__Selected passage__:
....
The more wing chun you do it becomes less mechanistic.Focused and balanced development us involved in these skills. It's NOT new age stuff. There are good eastern and western explanations for this kind of control. Some tensigrity models and some qi models have explanations. Both at Fong sifu's place and mine there is stand with springs for purposes of development. A couple of my good students are good at thiskind of unbalancing...part of structure development One had a head start because he is also a top quality greco roman wrestler. A torn acl kept him out of the Denver Olympic trials before Beijing
I dont do Gu Lo but that is a good handrawn model that imperial taichi put up and his demo illustrates one version of it.

joy chaudhuri

WingChunABQ
03-27-2012, 11:02 AM
I have noticed in the forms that there seems to be a subtle use of sinking shoulders/sinking elbows, which use the latissimus dorsii and other muscles in the area of the body between the shoulder blades. Is this the "opening" of the area that you're talking about?

imperialtaichi
03-27-2012, 03:23 PM
I have noticed in the forms that there seems to be a subtle use of sinking shoulders/sinking elbows, which use the latissimus dorsii and other muscles in the area of the body between the shoulder blades. Is this the "opening" of the area that you're talking about?

Yes indeed. While physically muscles can only contract, conceptually we think of our structures expand and extend. We try to "expand" the Jing Yuan and "extend" the power to the elbows.

WingChunABQ
03-28-2012, 08:47 AM
Gotcha. This is something my sifu taught all along but I'd never heard it articulated this way. Thanks!
....
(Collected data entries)
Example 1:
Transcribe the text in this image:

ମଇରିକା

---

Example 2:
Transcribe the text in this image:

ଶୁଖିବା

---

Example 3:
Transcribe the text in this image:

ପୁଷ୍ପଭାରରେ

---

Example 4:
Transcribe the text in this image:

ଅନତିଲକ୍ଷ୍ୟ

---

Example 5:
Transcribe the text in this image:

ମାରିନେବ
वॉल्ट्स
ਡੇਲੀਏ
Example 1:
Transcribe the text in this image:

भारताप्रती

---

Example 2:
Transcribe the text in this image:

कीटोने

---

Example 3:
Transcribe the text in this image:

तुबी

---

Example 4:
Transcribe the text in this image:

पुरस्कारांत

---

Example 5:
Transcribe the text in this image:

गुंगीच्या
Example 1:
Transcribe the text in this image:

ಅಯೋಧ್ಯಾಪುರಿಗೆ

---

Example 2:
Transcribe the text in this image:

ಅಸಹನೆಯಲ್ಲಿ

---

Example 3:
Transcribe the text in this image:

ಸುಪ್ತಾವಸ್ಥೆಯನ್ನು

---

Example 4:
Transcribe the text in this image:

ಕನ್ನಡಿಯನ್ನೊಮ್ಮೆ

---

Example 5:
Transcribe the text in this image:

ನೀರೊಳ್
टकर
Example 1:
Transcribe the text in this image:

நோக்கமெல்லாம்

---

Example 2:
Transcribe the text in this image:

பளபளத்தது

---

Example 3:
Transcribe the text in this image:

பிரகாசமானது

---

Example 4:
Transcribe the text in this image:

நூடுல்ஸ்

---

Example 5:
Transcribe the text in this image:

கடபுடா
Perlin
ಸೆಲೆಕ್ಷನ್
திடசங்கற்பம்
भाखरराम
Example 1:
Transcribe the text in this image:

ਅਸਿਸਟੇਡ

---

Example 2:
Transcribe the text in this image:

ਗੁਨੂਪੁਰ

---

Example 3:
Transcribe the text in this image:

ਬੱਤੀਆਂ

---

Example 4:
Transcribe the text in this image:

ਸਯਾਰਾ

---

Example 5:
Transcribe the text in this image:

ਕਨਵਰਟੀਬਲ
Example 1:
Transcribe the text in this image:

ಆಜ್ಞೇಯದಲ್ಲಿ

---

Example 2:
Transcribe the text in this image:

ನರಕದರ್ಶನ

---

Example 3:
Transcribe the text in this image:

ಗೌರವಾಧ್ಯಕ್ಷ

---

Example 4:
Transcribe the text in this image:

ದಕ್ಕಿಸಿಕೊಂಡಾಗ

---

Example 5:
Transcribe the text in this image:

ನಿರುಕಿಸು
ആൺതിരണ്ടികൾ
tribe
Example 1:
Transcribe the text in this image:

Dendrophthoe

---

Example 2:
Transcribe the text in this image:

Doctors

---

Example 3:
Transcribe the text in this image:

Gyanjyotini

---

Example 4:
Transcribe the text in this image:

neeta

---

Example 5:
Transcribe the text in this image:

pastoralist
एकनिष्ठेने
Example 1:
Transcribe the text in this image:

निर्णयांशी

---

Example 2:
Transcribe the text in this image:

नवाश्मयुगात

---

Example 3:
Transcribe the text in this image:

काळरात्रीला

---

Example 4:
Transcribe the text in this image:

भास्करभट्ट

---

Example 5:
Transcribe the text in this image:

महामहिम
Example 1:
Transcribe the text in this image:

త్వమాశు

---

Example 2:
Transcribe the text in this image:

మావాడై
....
__Work required__: Decide whether each statement below agrees with the wing chun discussion, answering yes or no and quoting the words of the text that decide it. 1. imperialtaichi says muscles can physically expand. 2. imperialtaichi speaks of extending the power to the shoulders. 3. WingChunABQ says the sifu taught this all along.

__Task answer__:
1. No: "While physically muscles can only contract"
2. No: "We try to "expand" the Jing Yuan and "extend" the power to the elbows."
3. Yes: "This is something my sifu taught all along"